In the project for installing microgrids in India, once the locations of houses are determined, the computer runs thousands of different variations of where solar panels, battery packs, and distribution wires could be located. This allows the team to pick the configurations that can provide power to the greatest number of houses with the least wiring needed, to minimize the costs. The program can also select configurations based on other local criteria, such as a village that specifically wants its solar panels in a particular location.

The team says that the general algorithms they’ve developed could have many other uses beyond the two specific projects they initially tested. For example, there is little data on demographic changes in India, in terms of which areas have gained or lost population and by how much, and Spatocco says “this could be an extremely powerful tool” for analyzing those population shifts by automated tracking of where houses are and how that changes over time. “It could answer deep questions about these demographic dynamics,” he adds.

As the project continues, four villages will be selected in India for the next phase of testing: Two will have solar microgrids installed using existing methods, and two will have them installed using the patterns selected by the software.

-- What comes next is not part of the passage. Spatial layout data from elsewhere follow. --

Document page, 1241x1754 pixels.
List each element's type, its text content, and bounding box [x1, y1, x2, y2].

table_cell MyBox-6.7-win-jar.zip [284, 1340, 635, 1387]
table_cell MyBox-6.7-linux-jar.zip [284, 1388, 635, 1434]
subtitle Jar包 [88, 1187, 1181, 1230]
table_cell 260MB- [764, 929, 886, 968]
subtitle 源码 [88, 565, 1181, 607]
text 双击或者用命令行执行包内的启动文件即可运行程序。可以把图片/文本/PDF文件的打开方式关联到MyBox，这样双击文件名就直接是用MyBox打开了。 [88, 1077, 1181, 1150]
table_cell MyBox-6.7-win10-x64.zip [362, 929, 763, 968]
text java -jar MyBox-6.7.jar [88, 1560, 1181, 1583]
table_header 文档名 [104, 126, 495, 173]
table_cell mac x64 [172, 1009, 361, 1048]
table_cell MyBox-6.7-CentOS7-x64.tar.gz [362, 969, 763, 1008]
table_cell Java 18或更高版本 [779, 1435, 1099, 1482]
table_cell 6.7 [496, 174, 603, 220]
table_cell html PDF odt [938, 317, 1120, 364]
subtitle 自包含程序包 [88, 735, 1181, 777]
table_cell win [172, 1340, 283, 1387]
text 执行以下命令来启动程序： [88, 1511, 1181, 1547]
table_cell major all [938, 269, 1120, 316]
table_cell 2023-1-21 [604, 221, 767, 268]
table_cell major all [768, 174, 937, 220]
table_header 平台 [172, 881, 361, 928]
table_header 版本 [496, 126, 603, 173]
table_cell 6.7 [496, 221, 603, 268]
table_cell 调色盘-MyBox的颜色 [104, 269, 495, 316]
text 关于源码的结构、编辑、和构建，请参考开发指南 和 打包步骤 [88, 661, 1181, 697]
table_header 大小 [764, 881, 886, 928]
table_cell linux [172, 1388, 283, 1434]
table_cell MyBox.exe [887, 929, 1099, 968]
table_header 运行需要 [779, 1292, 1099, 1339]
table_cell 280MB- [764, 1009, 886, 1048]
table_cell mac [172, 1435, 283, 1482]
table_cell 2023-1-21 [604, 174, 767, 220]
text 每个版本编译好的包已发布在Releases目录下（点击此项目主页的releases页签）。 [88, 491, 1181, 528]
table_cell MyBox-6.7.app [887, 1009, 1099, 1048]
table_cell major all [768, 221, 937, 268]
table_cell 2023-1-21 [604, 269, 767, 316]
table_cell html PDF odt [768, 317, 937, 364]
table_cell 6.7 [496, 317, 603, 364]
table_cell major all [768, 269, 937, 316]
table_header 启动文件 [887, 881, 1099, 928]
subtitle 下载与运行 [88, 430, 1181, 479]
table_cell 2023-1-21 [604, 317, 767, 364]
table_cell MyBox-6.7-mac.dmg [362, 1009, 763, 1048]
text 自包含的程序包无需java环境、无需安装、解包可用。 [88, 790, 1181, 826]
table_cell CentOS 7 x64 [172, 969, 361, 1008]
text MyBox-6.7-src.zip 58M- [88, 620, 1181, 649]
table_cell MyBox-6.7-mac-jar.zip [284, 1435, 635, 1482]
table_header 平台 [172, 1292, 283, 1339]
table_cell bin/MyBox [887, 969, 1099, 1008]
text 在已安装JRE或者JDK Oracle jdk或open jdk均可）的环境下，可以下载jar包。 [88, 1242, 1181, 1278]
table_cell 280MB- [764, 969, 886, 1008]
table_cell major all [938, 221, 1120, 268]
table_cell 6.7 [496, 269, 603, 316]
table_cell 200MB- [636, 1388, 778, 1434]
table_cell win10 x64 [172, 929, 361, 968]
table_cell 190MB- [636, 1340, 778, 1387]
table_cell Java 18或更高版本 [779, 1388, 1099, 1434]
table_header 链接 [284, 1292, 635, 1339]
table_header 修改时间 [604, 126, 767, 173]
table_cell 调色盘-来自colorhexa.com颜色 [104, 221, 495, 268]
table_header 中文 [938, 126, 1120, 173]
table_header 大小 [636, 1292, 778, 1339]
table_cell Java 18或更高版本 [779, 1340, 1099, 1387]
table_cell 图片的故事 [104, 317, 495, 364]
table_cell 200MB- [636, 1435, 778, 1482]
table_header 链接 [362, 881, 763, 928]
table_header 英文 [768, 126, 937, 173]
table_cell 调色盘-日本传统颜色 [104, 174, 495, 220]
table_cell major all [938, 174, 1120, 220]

These villages, selected to be as closely matched as possible, will then be compared over time for the actual costs and performance of the systems, to determine exactly how much benefit can be gained from the new approach.

“We're hoping that public agencies eventually see the wisdom of mapping 100 million rural households in developing countries,” says Stewart Craine, chair of the UN Foundation’s mapping group and head of, a company that offers satellite-based mapping services for development organizations, but was not associated with this project. “Preliminary mapping can reduce wasting expensive field-time mapping households, and spend more on village discussions and fine-tuning of the preliminary desktop design,” he explains. Overall, he says, this paper is “an excellent contribution” to the field.

The team also included MIT graduate students Kendall Nowocin, Vivek Sakhrani, and Ling Xu, as well as Kush Varshney SM ’06, PhD ’10, and Brian Abelson, both of Datakind DataCorps. The team worked with Bangalore-based nonprofit SELCO Foundation, which is carrying out the microgrid installations in India, and with GiveDirectly for the cash transfer program in Africa. The research received mentorship and support from the Tata Center for Technology and Design at MIT, which is part of the MIT Energy Initiative.